Start of Material to process
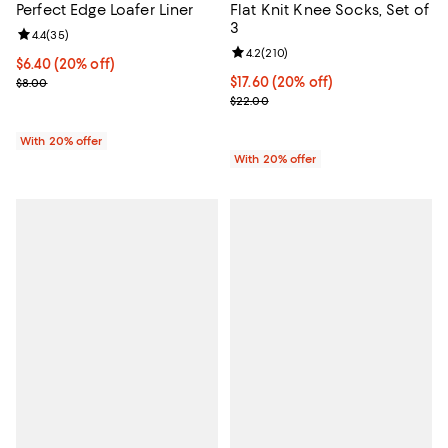
Perfect Edge Loafer Liner
Flat Knit Knee Socks, Set of
3
Review rating: 4.4 out of 5; 35 reviews;
4.4
(
35
)
Review rating: 4.2 out of 5; 210 r
4.2
(
210
)
Current price $6.40; 20% off; undefined;
$6.40
(20% off)
; Previous price $8.00;
Current price $17.60; 20% off; u
$17.60
(20% off)
$8.00
; Previous price $22.00;
$22.00
With 20% offer
With 20% offer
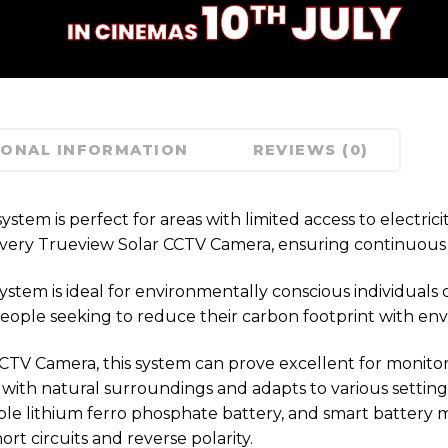
IONAL INFORMATION
REVIEWS (0)
tem is perfect for areas with limited access to electrici
ith every Trueview Solar CCTV Camera, ensuring continuou
m is ideal for environmentally conscious individuals or 
 people seeking to reduce their carbon footprint with en
 Camera, this system can prove excellent for monitoring w
s with natural surroundings and adapts to various settings
ble lithium ferro phosphate battery, and smart battery
rt circuits and reverse polarity.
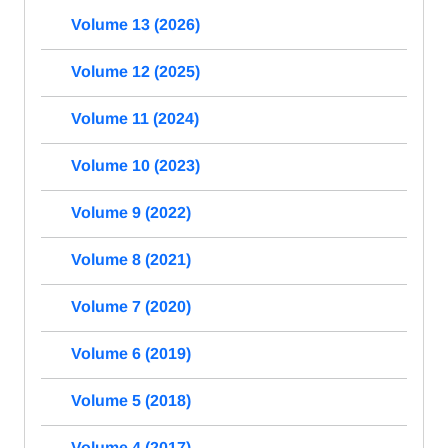
Volume 13 (2026)
Volume 12 (2025)
Volume 11 (2024)
Volume 10 (2023)
Volume 9 (2022)
Volume 8 (2021)
Volume 7 (2020)
Volume 6 (2019)
Volume 5 (2018)
Volume 4 (2017)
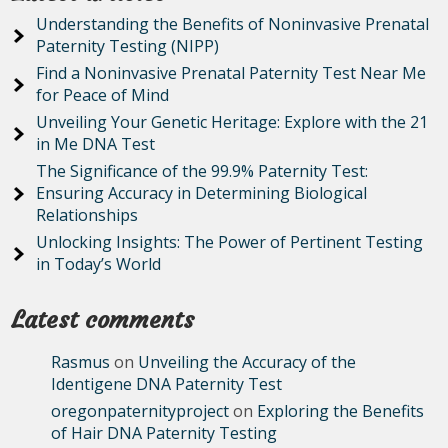
Understanding the Benefits of Noninvasive Prenatal
Paternity Testing (NIPP)
Find a Noninvasive Prenatal Paternity Test Near Me
for Peace of Mind
Unveiling Your Genetic Heritage: Explore with the 21
in Me DNA Test
The Significance of the 99.9% Paternity Test:
Ensuring Accuracy in Determining Biological
Relationships
Unlocking Insights: The Power of Pertinent Testing
in Today’s World
Latest comments
Rasmus
on
Unveiling the Accuracy of the
Identigene DNA Paternity Test
oregonpaternityproject
on
Exploring the Benefits
of Hair DNA Paternity Testing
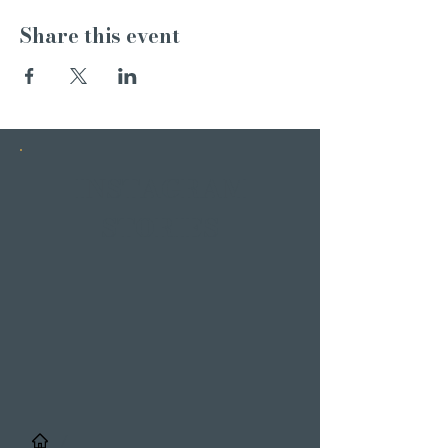
Share this event
INSTAGRAM
STORIES
/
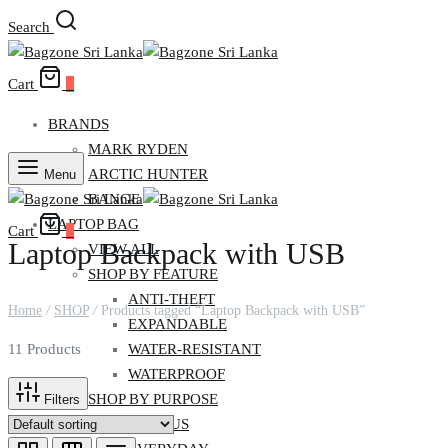
Search
Cart
0
BRANDS
MARK RYDEN
ARCTIC HUNTER
Menu
BANGE
LAPTOP BAG
Cart
0
Laptop Backpack with USB
VIEW ALL
SHOP BY FEATURE
ANTI-THEFT
Home
/
SHOP
/
Products tagged “Laptop Backpack with USB”
EXPANDABLE
WATER-RESISTANT
11 Products
WATERPROOF
SHOP BY PURPOSE
Filters
CAMPUS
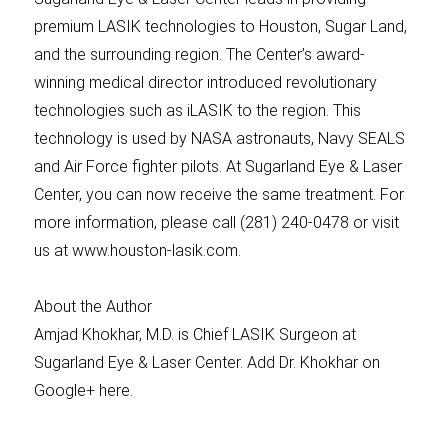
premium LASIK technologies to Houston, Sugar Land,
and the surrounding region. The Center’s award-
winning medical director introduced revolutionary
technologies such as iLASIK to the region. This
technology is used by NASA astronauts, Navy SEALS
and Air Force fighter pilots. At Sugarland Eye & Laser
Center, you can now receive the same treatment. For
more information, please call (281) 240-0478 or visit
us at www.houston-lasik.com.
About the Author
Amjad Khokhar, M.D. is Chief LASIK Surgeon at
Sugarland Eye & Laser Center. Add Dr. Khokhar on
Google+ here.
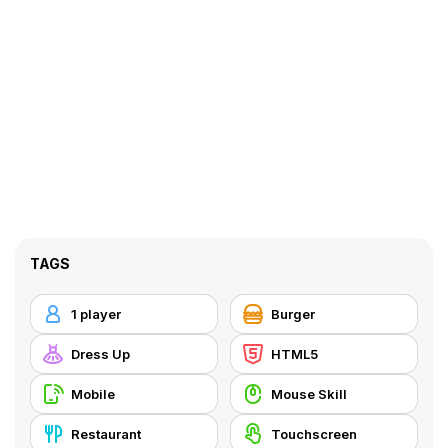
TAGS
1 player
Burger
Dress Up
HTML5
Mobile
Mouse Skill
Restaurant
Touchscreen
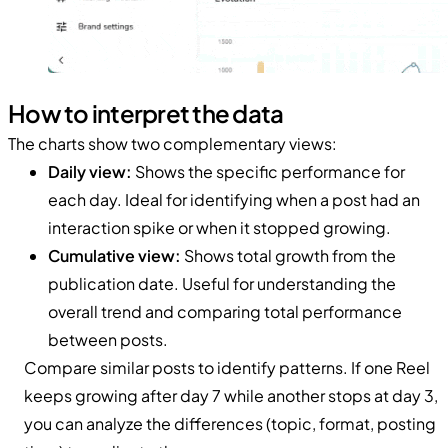
How to interpret the data
The charts show two complementary views:
Daily view:
Shows the specific performance for
each day. Ideal for identifying when a post had an
interaction spike or when it stopped growing.
Cumulative view:
Shows total growth from the
publication date. Useful for understanding the
overall trend and comparing total performance
between posts.
Compare similar posts to identify patterns. If one Reel
keeps growing after day 7 while another stops at day 3,
you can analyze the differences (topic, format, posting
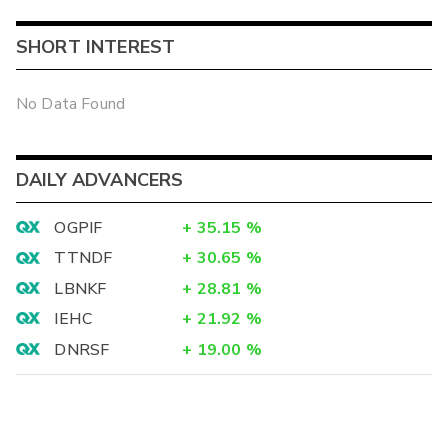
SHORT INTEREST
No Data Found
DAILY ADVANCERS
OGPIF
+
35.15
%
TTNDF
+
30.65
%
LBNKF
+
28.81
%
IEHC
+
21.92
%
DNRSF
+
19.00
%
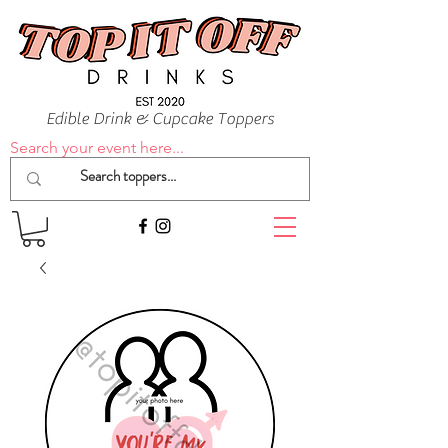
Edible Drink & Cupcake Toppers
Search your event here...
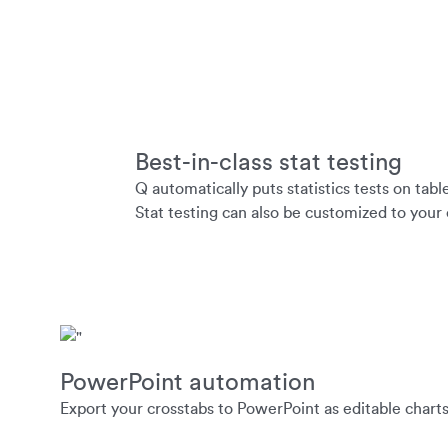
Best-in-class stat testing
Q automatically puts statistics tests on tabl
Stat testing can also be customized to your
PowerPoint automation
Export your crosstabs to PowerPoint as editable charts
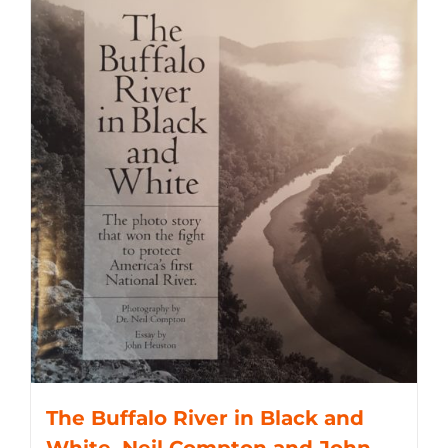
The Buffalo River in Black and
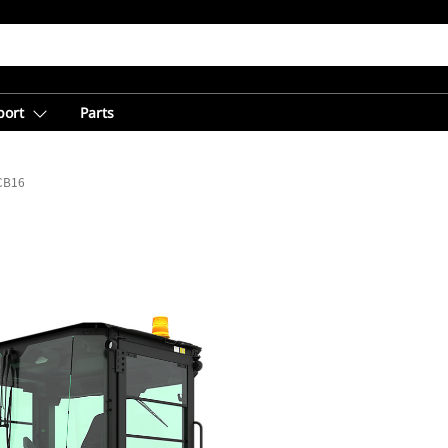
port
Parts
CB16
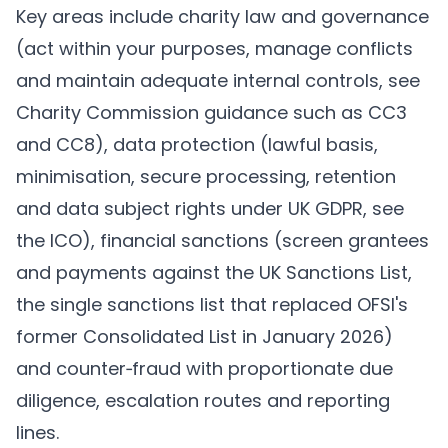
Key areas include charity law and governance
(act within your purposes, manage conflicts
and maintain adequate internal controls, see
Charity Commission guidance such as CC3
and CC8), data protection (lawful basis,
minimisation, secure processing, retention
and data subject rights under UK GDPR, see
the ICO), financial sanctions (screen grantees
and payments against the UK Sanctions List,
the single sanctions list that replaced OFSI's
former Consolidated List in January 2026)
and counter‑fraud with proportionate due
diligence, escalation routes and reporting
lines.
End of Material to process
What you are asked to do:
Within the records, filter for lines that contain the word "Volume" and show each one.

Reply:
Volume 13 (2026)
Volume 12 (2025)
Volume 11 (2024)
Volume 10 (2023)
Volume 9 (2022)
Volume 8 (2021)
Volume 7 (2020)
Volume 6 (2019)
Volume 5 (2018)
Volume 4 (2017)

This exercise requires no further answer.